Justice Department charges nearly 200 people in $2.7 billion health care fraud crackdown

The Justice Department announced a sweeping series of charges Thursday against nearly 200 people accused of participating in health care fraud schemes with false claims topping $2.7 billion.

More than 190 defendants, including 76 doctors, nurse practitioners and other licensed medical professionals, were charged over two weeks in federal courts across the country, according to the Justice Department, and the government has seized more than $231 million in cash, luxury vehicles, gold and other assets.

“It does not matter if you are a trafficker in a drug cartel or a corporate executive or medical professional employed by a health care company, if you profit from the unlawful distribution of controlled substances, you will be held accountable,” Attorney General Merrick Garland said in a news conference Thursday.

In one of the alleged schemes, the Justice Department alleges two wound care company owners and two nurse practitioners caused unnecessary and costly wound grafts to elderly Medicare patients – many of whom were terminally ill – as part of an effort to submit fraudulent claims to Medicare, the federal health insurance program for Americans age 65 and over.

In a second case, three owners and executives of a wholesale distributor of medications were accused of selling adulterated and misbranded HIV drugs. The drugs were bought through “buyback” schemes, prosecutors allege, in which the defendants bought previously dispensed prescription drugs from patients and then resold them to pharmacies around the country.

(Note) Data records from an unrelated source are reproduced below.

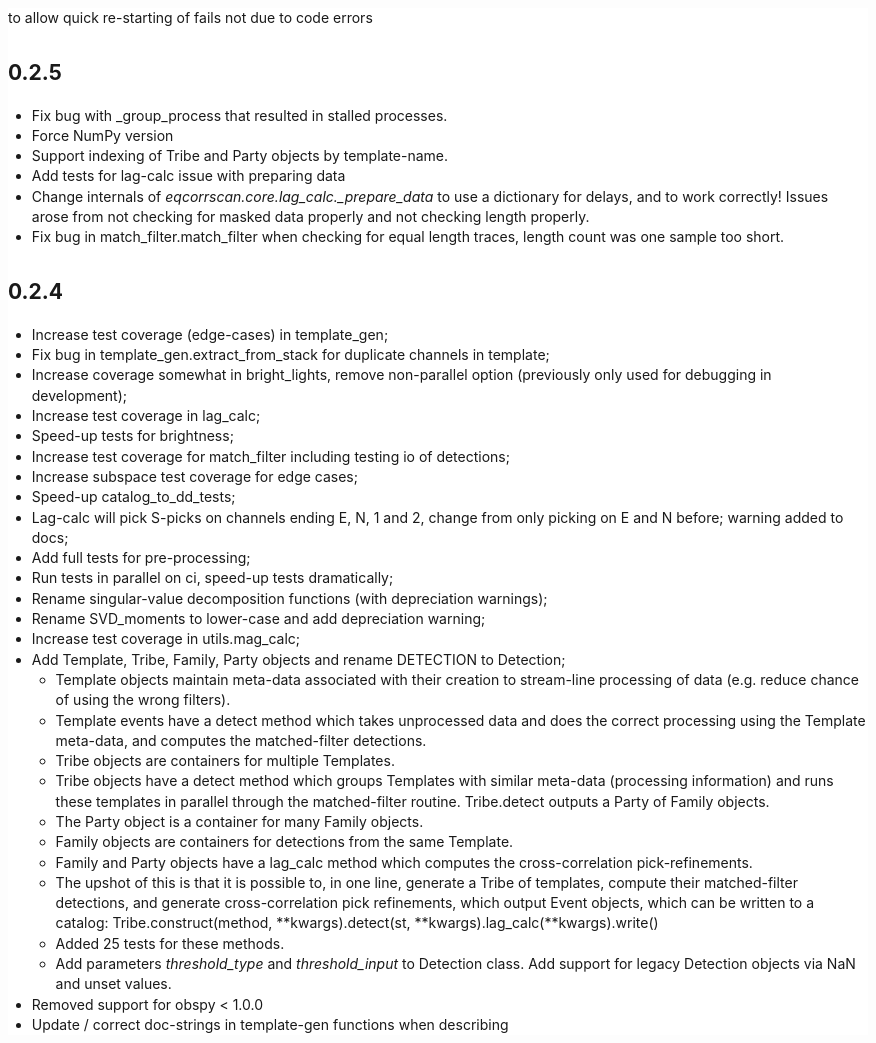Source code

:   to allow quick re-starting of fails not due to code errors


## 0.2.5
* Fix bug with \_group_process that resulted in stalled processes.
* Force NumPy version
* Support indexing of Tribe and Party objects by template-name.
* Add tests for lag-calc issue with preparing data
* Change internals of *eqcorrscan.core.lag_calc._prepare_data* to use a
  dictionary for delays, and to work correctly! Issues arose from not checking
  for masked data properly and not checking length properly.
* Fix bug in match_filter.match_filter when checking for equal length traces,
  length count was one sample too short.

## 0.2.4
* Increase test coverage (edge-cases) in template_gen;
* Fix bug in template_gen.extract_from_stack for duplicate channels in
template;
* Increase coverage somewhat in bright_lights, remove non-parallel
option (previously only used for debugging in development);
* Increase test coverage in lag_calc;
* Speed-up tests for brightness;
* Increase test coverage for match_filter including testing io of
detections;
* Increase subspace test coverage for edge cases;
* Speed-up catalog_to_dd_tests;
* Lag-calc will pick S-picks on channels ending E, N, 1 and 2, change
from only picking on E and N before; warning added to docs;
* Add full tests for pre-processing;
* Run tests in parallel on ci, speed-up tests dramatically;
* Rename singular-value decomposition functions (with depreciation
warnings);
* Rename SVD_moments to lower-case and add depreciation warning;
* Increase test coverage in utils.mag_calc;
* Add Template, Tribe, Family, Party objects and rename DETECTION to
Detection;
    * Template objects maintain meta-data associated with their creation
    to stream-line processing of data (e.g. reduce chance of using the
    wrong filters).
    * Template events have a detect method which takes unprocessed data
    and does the correct processing using the Template meta-data, and
    computes the matched-filter detections.
    * Tribe objects are containers for multiple Templates.
    * Tribe objects have a detect method which groups Templates with
    similar meta-data (processing information) and runs these templates
    in parallel through the matched-filter routine. Tribe.detect outputs
    a Party of Family objects.
    * The Party object is a container for many Family objects.
    * Family objects are containers for detections from the same
    Template.
    * Family and Party objects have a lag_calc method which computes
    the cross-correlation pick-refinements.
    * The upshot of this is that it is possible to, in one line,
    generate a Tribe of templates, compute their matched-filter
    detections, and generate cross-correlation pick refinements, which
    output Event objects, which can be written to a catalog:
        Tribe.construct(method, **kwargs).detect(st, **kwargs).lag_calc(**kwargs).write()
    * Added 25 tests for these methods.
    * Add parameters *threshold_type* and *threshold_input* to Detection
    class.  Add support for legacy Detection objects via NaN and unset
    values.
* Removed support for obspy < 1.0.0
* Update / correct doc-strings in template-gen functions when describing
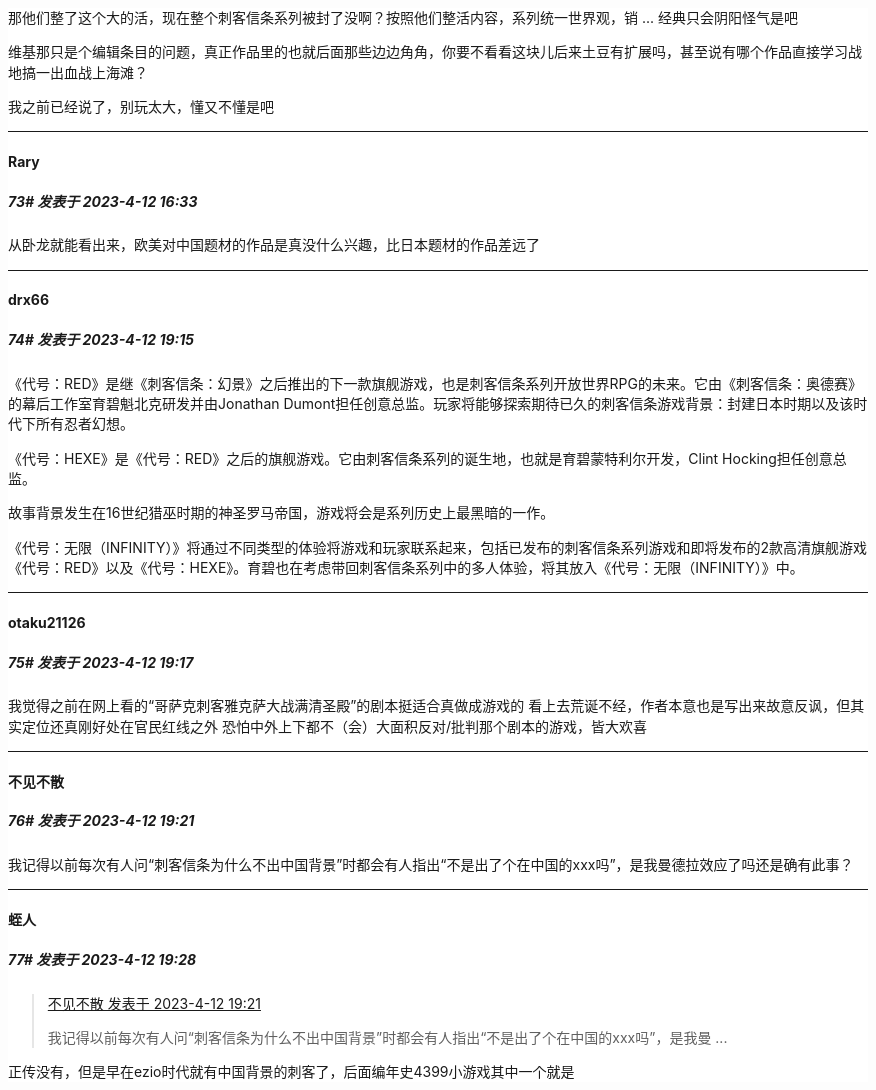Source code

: 那他们整了这个大的活，现在整个刺客信条系列被封了没啊？按照他们整活内容，系列统一世界观，销 ...</blockquote>
经典只会阴阳怪气是吧

维基那只是个编辑条目的问题，真正作品里的也就后面那些边边角角，你要不看看这块儿后来土豆有扩展吗，甚至说有哪个作品直接学习战地搞一出血战上海滩？

我之前已经说了，别玩太大，懂又不懂是吧


*****

####  Rary  
##### 73#       发表于 2023-4-12 16:33

从卧龙就能看出来，欧美对中国题材的作品是真没什么兴趣，比日本题材的作品差远了


*****

####  drx66  
##### 74#       发表于 2023-4-12 19:15

《代号：RED》是继《刺客信条：幻景》之后推出的下一款旗舰游戏，也是刺客信条系列开放世界RPG的未来。它由《刺客信条：奥德赛》的幕后工作室育碧魁北克研发并由Jonathan Dumont担任创意总监。玩家将能够探索期待已久的刺客信条游戏背景：封建日本时期以及该时代下所有忍者幻想。

《代号：HEXE》是《代号：RED》之后的旗舰游戏。它由刺客信条系列的诞生地，也就是育碧蒙特利尔开发，Clint Hocking担任创意总监。

故事背景发生在16世纪猎巫时期的神圣罗马帝国，游戏将会是系列历史上最黑暗的一作。

《代号：无限（INFINITY）》将通过不同类型的体验将游戏和玩家联系起来，包括已发布的刺客信条系列游戏和即将发布的2款高清旗舰游戏《代号：RED》以及《代号：HEXE》。育碧也在考虑带回刺客信条系列中的多人体验，将其放入《代号：无限（INFINITY）》中。

*****

####  otaku21126  
##### 75#       发表于 2023-4-12 19:17

我觉得之前在网上看的“哥萨克刺客雅克萨大战满清圣殿”的剧本挺适合真做成游戏的
看上去荒诞不经，作者本意也是写出来故意反讽，但其实定位还真刚好处在官民红线之外
恐怕中外上下都不（会）大面积反对/批判那个剧本的游戏，皆大欢喜

*****

####  不见不散  
##### 76#       发表于 2023-4-12 19:21

我记得以前每次有人问“刺客信条为什么不出中国背景”时都会有人指出“不是出了个在中国的xxx吗”，是我曼德拉效应了吗还是确有此事？


*****

####  蛭人  
##### 77#       发表于 2023-4-12 19:28

<blockquote><a href="httphttps://bbs.saraba1st.com/2b/forum.php?mod=redirect&amp;goto=findpost&amp;pid=60430122&amp;ptid=2128410" target="_blank">不见不散 发表于 2023-4-12 19:21</a>

我记得以前每次有人问“刺客信条为什么不出中国背景”时都会有人指出“不是出了个在中国的xxx吗”，是我曼 ...</blockquote>
正传没有，但是早在ezio时代就有中国背景的刺客了，后面编年史4399小游戏其中一个就是
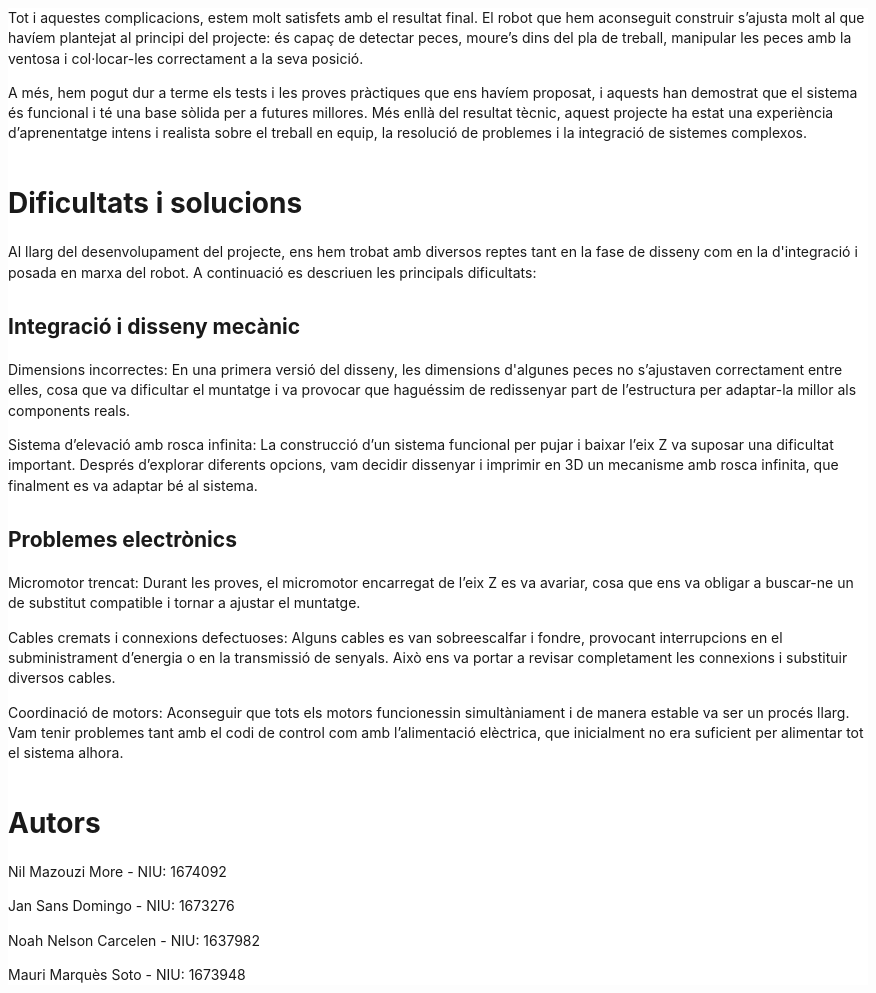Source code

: Tot i aquestes complicacions, estem molt satisfets amb el resultat final. El robot que hem aconseguit construir s’ajusta molt al que havíem plantejat al principi del projecte: és capaç de detectar peces, moure’s dins del pla de treball, manipular les peces amb la ventosa i col·locar-les correctament a la seva posició.

A més, hem pogut dur a terme els tests i les proves pràctiques que ens havíem proposat, i aquests han demostrat que el sistema és funcional i té una base sòlida per a futures millores. Més enllà del resultat tècnic, aquest projecte ha estat una experiència d’aprenentatge intens i realista sobre el treball en equip, la resolució de problemes i la integració de sistemes complexos.


# Dificultats i solucions
Al llarg del desenvolupament del projecte, ens hem trobat amb diversos reptes tant en la fase de disseny com en la d'integració i posada en marxa del robot. A continuació es descriuen les principals dificultats:

## Integració i disseny mecànic
Dimensions incorrectes: En una primera versió del disseny, les dimensions d'algunes peces no s’ajustaven correctament entre elles, cosa que va dificultar el muntatge i va provocar que haguéssim de redissenyar part de l’estructura per adaptar-la millor als components reals.

Sistema d’elevació amb rosca infinita: La construcció d’un sistema funcional per pujar i baixar l’eix Z va suposar una dificultat important. Després d’explorar diferents opcions, vam decidir dissenyar i imprimir en 3D un mecanisme amb rosca infinita, que finalment es va adaptar bé al sistema.

## Problemes electrònics
Micromotor trencat: Durant les proves, el micromotor encarregat de l’eix Z es va avariar, cosa que ens va obligar a buscar-ne un de substitut compatible i tornar a ajustar el muntatge.

Cables cremats i connexions defectuoses: Alguns cables es van sobreescalfar i fondre, provocant interrupcions en el subministrament d’energia o en la transmissió de senyals. Això ens va portar a revisar completament les connexions i substituir diversos cables.

Coordinació de motors: Aconseguir que tots els motors funcionessin simultàniament i de manera estable va ser un procés llarg. Vam tenir problemes tant amb el codi de control com amb l’alimentació elèctrica, que inicialment no era suficient per alimentar tot el sistema alhora.


# Autors
Nil Mazouzi More - NIU: 1674092

Jan Sans Domingo - NIU: 1673276

Noah Nelson Carcelen - NIU: 1637982

Mauri Marquès Soto - NIU: 1673948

Prosecutors say that because of the scheme some patients received mislabeled prescriptions, including one person who passed out and remained unconscious for 24 hours after taking an anti-psychotic drug thinking it was his prescribed HIV medication.

Other cases announced by the Justice Department Thursday accused defendants of unlawfully distributing millions of Adderall pills that weren’t medically necessary, establishing phony sober living homes that claimed to provide addiction treatment and other support to Native Americans, and illegally prescribing or distributing opioids.